ECLI:NL:HR:2022:796
Arrest
Arrest inhoud
HOGE RAAD DER NEDERLANDEN
BELASTINGKAMER
Nummer 21/05119 Datum27 mei 2022
ARREST
in de zaak van
[X] te [Z] (hierna: belanghebbende), vertegenwoordigd door A.F.M.J. Verhoeven,
tegen
de STAATSSECRETARIS VAN FINANCIËN
op het beroep in cassatie tegen de uitspraak van het Gerechtshof Amsterdam van 20 januari 2022, nr. 19/01660.
1 Beoordeling van de ontvankelijkheid van het beroep in cassatie
Het via het webportaal van de Hoge Raad ontvangen beroepschrift in cassatie is gericht tegen de mondelinge uitspraak van het Hof van 9 november 2021. Het beroepschrift bevat niet de gronden van het beroep in cassatie.
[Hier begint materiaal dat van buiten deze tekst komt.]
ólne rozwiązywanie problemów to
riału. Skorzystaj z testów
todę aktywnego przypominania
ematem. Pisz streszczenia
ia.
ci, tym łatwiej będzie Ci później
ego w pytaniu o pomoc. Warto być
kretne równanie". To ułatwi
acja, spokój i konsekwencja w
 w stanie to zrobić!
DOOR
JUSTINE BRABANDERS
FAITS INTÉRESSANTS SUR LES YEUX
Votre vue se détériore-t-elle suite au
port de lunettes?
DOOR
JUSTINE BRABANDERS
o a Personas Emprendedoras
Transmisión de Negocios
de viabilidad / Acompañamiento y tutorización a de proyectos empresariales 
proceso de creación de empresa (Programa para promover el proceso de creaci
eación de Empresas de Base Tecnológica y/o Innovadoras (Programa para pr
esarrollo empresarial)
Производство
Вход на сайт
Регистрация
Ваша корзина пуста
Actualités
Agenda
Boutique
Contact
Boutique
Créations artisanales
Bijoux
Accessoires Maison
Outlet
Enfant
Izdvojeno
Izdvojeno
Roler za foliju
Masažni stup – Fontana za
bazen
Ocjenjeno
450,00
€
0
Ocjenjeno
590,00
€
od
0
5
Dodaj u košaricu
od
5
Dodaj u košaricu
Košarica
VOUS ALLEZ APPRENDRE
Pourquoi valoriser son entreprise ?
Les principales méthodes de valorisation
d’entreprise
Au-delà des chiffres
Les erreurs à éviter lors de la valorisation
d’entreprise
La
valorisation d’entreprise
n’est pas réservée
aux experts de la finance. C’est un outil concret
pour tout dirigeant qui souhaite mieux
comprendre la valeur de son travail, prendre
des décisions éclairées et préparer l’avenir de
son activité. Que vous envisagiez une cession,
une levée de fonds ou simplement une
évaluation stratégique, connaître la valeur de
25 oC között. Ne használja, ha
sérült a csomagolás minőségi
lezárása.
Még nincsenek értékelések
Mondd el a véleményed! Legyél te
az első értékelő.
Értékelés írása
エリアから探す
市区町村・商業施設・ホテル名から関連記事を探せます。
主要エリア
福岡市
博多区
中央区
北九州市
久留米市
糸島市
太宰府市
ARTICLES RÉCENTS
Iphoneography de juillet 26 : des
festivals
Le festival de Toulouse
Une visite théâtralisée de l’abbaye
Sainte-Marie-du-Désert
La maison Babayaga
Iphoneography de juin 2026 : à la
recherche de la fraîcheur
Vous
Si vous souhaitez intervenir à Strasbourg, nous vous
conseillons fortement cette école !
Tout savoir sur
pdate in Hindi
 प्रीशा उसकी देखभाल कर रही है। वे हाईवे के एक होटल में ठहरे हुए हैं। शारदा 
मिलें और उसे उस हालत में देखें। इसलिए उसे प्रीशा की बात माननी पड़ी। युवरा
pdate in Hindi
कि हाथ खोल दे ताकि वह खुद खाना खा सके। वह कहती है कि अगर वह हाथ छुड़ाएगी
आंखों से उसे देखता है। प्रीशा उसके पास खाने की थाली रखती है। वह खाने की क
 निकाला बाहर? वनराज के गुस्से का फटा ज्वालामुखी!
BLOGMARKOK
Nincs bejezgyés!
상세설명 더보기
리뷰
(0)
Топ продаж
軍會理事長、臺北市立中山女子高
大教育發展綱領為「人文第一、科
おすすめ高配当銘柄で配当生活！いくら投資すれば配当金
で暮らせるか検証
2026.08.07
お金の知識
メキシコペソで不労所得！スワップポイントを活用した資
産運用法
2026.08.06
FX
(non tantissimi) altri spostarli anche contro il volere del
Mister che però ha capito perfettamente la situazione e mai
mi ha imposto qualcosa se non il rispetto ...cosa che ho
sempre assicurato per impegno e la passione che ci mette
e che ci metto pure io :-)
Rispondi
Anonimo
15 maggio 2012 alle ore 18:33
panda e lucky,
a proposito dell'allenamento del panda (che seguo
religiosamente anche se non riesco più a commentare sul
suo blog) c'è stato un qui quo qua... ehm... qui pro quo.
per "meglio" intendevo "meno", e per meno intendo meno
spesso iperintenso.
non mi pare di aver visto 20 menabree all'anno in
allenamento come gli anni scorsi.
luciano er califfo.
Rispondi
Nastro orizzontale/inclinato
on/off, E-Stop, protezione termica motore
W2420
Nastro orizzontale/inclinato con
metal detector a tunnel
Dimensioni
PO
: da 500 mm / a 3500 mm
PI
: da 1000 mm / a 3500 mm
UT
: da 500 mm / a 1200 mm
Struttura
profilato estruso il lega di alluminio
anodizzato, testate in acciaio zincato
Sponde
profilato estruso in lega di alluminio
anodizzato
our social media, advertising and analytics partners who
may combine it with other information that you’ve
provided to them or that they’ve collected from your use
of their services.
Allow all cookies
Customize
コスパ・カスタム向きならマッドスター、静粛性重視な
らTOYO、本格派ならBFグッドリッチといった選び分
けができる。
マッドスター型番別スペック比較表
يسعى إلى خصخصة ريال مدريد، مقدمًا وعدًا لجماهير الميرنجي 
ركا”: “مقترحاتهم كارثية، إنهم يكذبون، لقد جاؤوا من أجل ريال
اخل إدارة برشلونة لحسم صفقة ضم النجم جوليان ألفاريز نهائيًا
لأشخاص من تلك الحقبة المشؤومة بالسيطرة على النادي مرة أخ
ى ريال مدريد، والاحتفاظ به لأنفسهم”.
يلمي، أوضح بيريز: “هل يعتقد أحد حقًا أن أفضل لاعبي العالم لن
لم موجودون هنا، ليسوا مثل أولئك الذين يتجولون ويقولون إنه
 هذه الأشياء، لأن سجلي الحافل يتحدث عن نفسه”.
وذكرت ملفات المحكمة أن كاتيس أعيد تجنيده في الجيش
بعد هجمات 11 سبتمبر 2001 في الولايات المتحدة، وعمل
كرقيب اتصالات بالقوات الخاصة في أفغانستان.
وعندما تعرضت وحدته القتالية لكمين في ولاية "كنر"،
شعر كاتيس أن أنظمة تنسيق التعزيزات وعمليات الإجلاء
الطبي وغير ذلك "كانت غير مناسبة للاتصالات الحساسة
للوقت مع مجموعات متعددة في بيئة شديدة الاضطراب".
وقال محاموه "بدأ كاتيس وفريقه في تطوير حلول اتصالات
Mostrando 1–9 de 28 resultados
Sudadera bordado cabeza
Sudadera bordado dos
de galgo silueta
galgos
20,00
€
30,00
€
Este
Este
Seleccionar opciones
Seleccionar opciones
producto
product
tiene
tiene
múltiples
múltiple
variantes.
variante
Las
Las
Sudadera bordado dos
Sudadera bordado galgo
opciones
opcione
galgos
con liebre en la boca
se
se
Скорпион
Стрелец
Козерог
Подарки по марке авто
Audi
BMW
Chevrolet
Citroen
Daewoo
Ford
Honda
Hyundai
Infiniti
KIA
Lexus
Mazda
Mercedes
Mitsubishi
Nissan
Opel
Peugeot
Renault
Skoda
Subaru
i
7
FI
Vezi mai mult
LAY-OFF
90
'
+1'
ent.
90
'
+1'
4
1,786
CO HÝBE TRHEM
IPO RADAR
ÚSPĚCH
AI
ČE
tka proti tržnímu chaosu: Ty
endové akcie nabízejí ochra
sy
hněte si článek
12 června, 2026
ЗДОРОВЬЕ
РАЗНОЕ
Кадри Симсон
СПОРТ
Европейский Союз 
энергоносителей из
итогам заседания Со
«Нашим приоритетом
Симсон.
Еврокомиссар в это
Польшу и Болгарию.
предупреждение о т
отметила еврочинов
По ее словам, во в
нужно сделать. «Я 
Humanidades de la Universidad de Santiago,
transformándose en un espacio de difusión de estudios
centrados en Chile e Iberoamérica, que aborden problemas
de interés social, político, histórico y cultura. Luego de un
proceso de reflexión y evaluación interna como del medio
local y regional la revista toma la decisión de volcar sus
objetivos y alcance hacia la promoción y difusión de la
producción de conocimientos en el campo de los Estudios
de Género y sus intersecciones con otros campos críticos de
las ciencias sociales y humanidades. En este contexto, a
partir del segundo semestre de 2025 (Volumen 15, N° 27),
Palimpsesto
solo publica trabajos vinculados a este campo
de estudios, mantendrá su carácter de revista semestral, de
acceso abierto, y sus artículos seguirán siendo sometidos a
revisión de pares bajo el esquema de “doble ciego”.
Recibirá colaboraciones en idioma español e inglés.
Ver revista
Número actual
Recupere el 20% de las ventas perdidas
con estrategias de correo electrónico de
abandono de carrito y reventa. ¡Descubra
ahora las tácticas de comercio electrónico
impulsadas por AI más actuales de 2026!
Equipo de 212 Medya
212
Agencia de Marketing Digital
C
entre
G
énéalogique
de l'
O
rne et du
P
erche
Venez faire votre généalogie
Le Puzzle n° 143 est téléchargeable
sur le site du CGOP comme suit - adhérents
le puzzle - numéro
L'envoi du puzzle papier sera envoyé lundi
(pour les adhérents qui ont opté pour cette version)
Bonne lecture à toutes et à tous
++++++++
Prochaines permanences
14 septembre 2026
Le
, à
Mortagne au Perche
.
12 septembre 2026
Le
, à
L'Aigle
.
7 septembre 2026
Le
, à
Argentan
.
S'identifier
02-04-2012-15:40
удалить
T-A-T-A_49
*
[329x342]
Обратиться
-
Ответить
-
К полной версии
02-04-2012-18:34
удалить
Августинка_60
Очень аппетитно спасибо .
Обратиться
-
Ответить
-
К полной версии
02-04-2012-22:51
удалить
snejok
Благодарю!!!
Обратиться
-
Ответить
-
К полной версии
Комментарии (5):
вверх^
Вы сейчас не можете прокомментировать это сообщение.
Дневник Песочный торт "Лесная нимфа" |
Het Hof heeft op de voet van artikel 28b, lid 1, AWR de mondelinge uitspraak vervangen door een schriftelijke uitspraak. Deze schriftelijke uitspraak is op 20 januari 2022 aan de griffier van de Hoge Raad verzonden. De griffier van de Hoge Raad heeft op 3 maart 2022 in het digitale dossier van belanghebbende een bericht geplaatst waarbij belanghebbende in de gelegenheid wordt gesteld de gronden van het beroep in cassatie binnen zes weken na die datum in te dienen. Die termijn eindigde op 14 april 2022. Van de plaatsing van het hiervoor vermelde bericht in het digitale dossier van belanghebbende is eveneens op 3 maart 2022 een notificatie verzonden naar het door belanghebbende voor dit doel opgegeven emailadres. Op grond hiervan neemt de Hoge Raad aan dat belanghebbende dit bericht heeft ontvangen, en wel, gelet op artikel 8:36c, lid 2, Awb, op 3 maart 2022.Belanghebbende heeft de gronden van het beroep in cassatie niet ingediend. Daarom zal de Hoge Raad met toepassing van artikel 6:6 Awb het beroep in cassatie niet-ontvankelijk verklaren.
2 Proceskosten
De Hoge Raad ziet geen aanleiding voor een veroordeling in de proceskosten.
3 Beslissing
De Hoge Raad verklaart het beroep in cassatie niet-ontvankelijk.
Dit arrest is gewezen door de vice-president M.E. van Hilten als voorzitter, en de raadsheren E.N. Punt en J.A.R. van Eijsden, in tegenwoordigheid van de waarnemend griffier E. Cichowski, en in het openbaar uitgesproken op 27 mei 2022.